#### THE DATA ####

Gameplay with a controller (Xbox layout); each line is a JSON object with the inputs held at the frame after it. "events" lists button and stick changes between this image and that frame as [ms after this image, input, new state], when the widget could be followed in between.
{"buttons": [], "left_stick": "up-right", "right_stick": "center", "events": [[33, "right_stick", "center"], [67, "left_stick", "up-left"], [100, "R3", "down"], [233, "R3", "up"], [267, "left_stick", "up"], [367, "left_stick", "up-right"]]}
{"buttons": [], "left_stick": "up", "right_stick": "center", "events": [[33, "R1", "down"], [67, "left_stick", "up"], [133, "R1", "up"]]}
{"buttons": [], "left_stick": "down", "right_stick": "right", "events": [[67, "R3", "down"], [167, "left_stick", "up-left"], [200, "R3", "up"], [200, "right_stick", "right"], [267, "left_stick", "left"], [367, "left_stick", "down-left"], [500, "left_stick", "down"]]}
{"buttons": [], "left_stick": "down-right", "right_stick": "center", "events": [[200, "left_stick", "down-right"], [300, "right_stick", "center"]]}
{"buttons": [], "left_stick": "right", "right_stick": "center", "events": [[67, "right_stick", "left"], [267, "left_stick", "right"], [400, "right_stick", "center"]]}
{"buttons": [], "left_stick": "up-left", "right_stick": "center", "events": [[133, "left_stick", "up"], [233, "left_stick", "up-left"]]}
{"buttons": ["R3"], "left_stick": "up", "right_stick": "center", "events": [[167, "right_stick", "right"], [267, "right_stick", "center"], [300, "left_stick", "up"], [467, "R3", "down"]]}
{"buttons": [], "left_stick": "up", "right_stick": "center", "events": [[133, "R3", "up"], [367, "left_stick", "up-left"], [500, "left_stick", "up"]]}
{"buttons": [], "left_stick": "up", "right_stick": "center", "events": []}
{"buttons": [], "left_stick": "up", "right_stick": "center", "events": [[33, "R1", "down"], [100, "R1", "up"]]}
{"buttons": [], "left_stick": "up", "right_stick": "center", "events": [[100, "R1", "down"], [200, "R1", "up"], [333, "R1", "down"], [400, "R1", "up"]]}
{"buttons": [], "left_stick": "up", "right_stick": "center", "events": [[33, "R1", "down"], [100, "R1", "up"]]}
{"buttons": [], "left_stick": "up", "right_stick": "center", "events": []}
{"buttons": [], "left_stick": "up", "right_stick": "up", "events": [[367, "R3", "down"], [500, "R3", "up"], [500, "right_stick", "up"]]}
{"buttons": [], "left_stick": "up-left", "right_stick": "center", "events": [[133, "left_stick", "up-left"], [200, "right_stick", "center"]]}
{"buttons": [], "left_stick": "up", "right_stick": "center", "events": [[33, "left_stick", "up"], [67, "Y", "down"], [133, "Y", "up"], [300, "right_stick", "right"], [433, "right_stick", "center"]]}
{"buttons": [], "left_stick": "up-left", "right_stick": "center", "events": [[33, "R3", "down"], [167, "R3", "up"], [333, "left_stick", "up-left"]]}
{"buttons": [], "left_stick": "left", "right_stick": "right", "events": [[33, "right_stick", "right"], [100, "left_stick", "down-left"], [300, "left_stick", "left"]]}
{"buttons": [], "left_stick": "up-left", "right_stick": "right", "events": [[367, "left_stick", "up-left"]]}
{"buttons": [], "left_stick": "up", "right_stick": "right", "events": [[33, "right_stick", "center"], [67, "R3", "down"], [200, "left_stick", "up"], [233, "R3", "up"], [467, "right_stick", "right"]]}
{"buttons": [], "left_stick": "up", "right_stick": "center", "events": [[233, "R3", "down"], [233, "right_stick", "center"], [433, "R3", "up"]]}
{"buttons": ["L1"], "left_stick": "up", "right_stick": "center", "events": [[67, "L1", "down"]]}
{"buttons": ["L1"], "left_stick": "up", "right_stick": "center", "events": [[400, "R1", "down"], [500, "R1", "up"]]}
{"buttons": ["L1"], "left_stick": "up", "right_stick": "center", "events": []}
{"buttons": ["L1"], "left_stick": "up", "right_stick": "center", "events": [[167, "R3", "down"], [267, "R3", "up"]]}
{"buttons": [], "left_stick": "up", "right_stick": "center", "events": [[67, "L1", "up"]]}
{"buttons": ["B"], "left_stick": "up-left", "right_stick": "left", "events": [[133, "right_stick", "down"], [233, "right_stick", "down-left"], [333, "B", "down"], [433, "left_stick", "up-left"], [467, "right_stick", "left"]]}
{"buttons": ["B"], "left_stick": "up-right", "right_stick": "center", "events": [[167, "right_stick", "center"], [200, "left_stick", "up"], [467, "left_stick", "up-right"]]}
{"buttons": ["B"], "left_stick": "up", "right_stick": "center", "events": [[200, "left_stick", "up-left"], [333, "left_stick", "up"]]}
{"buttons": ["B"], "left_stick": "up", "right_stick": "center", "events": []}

####

== TASK DIRECTIONS ==
When you reply, retype each line exactly as it appears above.

== TASK RESPONSE ==
Gameplay with a controller (Xbox layout); each line is a JSON object with the inputs held at the frame after it. "events" lists button and stick changes between this image and that frame as [ms after this image, input, new state], when the widget could be followed in between.
{"buttons": [], "left_stick": "up-right", "right_stick": "center", "events": [[33, "right_stick", "center"], [67, "left_stick", "up-left"], [100, "R3", "down"], [233, "R3", "up"], [267, "left_stick", "up"], [367, "left_stick", "up-right"]]}
{"buttons": [], "left_stick": "up", "right_stick": "center", "events": [[33, "R1", "down"], [67, "left_stick", "up"], [133, "R1", "up"]]}
{"buttons": [], "left_stick": "down", "right_stick": "right", "events": [[67, "R3", "down"], [167, "left_stick", "up-left"], [200, "R3", "up"], [200, "right_stick", "right"], [267, "left_stick", "left"], [367, "left_stick", "down-left"], [500, "left_stick", "down"]]}
{"buttons": [], "left_stick": "down-right", "right_stick": "center", "events": [[200, "left_stick", "down-right"], [300, "right_stick", "center"]]}
{"buttons": [], "left_stick": "right", "right_stick": "center", "events": [[67, "right_stick", "left"], [267, "left_stick", "right"], [400, "right_stick", "center"]]}
{"buttons": [], "left_stick": "up-left", "right_stick": "center", "events": [[133, "left_stick", "up"], [233, "left_stick", "up-left"]]}
{"buttons": ["R3"], "left_stick": "up", "right_stick": "center", "events": [[167, "right_stick", "right"], [267, "right_stick", "center"], [300, "left_stick", "up"], [467, "R3", "down"]]}
{"buttons": [], "left_stick": "up", "right_stick": "center", "events": [[133, "R3", "up"], [367, "left_stick", "up-left"], [500, "left_stick", "up"]]}
{"buttons": [], "left_stick": "up", "right_stick": "center", "events": []}
{"buttons": [], "left_stick": "up", "right_stick": "center", "events": [[33, "R1", "down"], [100, "R1", "up"]]}
{"buttons": [], "left_stick": "up", "right_stick": "center", "events": [[100, "R1", "down"], [200, "R1", "up"], [333, "R1", "down"], [400, "R1", "up"]]}
{"buttons": [], "left_stick": "up", "right_stick": "center", "events": [[33, "R1", "down"], [100, "R1", "up"]]}
{"buttons": [], "left_stick": "up", "right_stick": "center", "events": []}
{"buttons": [], "left_stick": "up", "right_stick": "up", "events": [[367, "R3", "down"], [500, "R3", "up"], [500, "right_stick", "up"]]}
{"buttons": [], "left_stick": "up-left", "right_stick": "center", "events": [[133, "left_stick", "up-left"], [200, "right_stick", "center"]]}
{"buttons": [], "left_stick": "up", "right_stick": "center", "events": [[33, "left_stick", "up"], [67, "Y", "down"], [133, "Y", "up"], [300, "right_stick", "right"], [433, "right_stick", "center"]]}
{"buttons": [], "left_stick": "up-left", "right_stick": "center", "events": [[33, "R3", "down"], [167, "R3", "up"], [333, "left_stick", "up-left"]]}
{"buttons": [], "left_stick": "left", "right_stick": "right", "events": [[33, "right_stick", "right"], [100, "left_stick", "down-left"], [300, "left_stick", "left"]]}
{"buttons": [], "left_stick": "up-left", "right_stick": "right", "events": [[367, "left_stick", "up-left"]]}
{"buttons": [], "left_stick": "up", "right_stick": "right", "events": [[33, "right_stick", "center"], [67, "R3", "down"], [200, "left_stick", "up"], [233, "R3", "up"], [467, "right_stick", "right"]]}
{"buttons": [], "left_stick": "up", "right_stick": "center", "events": [[233, "R3", "down"], [233, "right_stick", "center"], [433, "R3", "up"]]}
{"buttons": ["L1"], "left_stick": "up", "right_stick": "center", "events": [[67, "L1", "down"]]}
{"buttons": ["L1"], "left_stick": "up", "right_stick": "center", "events": [[400, "R1", "down"], [500, "R1", "up"]]}
{"buttons": ["L1"], "left_stick": "up", "right_stick": "center", "events": []}
{"buttons": ["L1"], "left_stick": "up", "right_stick": "center", "events": [[167, "R3", "down"], [267, "R3", "up"]]}
{"buttons": [], "left_stick": "up", "right_stick": "center", "events": [[67, "L1", "up"]]}
{"buttons": ["B"], "left_stick": "up-left", "right_stick": "left", "events": [[133, "right_stick", "down"], [233, "right_stick", "down-left"], [333, "B", "down"], [433, "left_stick", "up-left"], [467, "right_stick", "left"]]}
{"buttons": ["B"], "left_stick": "up-right", "right_stick": "center", "events": [[167, "right_stick", "center"], [200, "left_stick", "up"], [467, "left_stick", "up-right"]]}
{"buttons": ["B"], "left_stick": "up", "right_stick": "center", "events": [[200, "left_stick", "up-left"], [333, "left_stick", "up"]]}
{"buttons": ["B"], "left_stick": "up", "right_stick": "center", "events": []}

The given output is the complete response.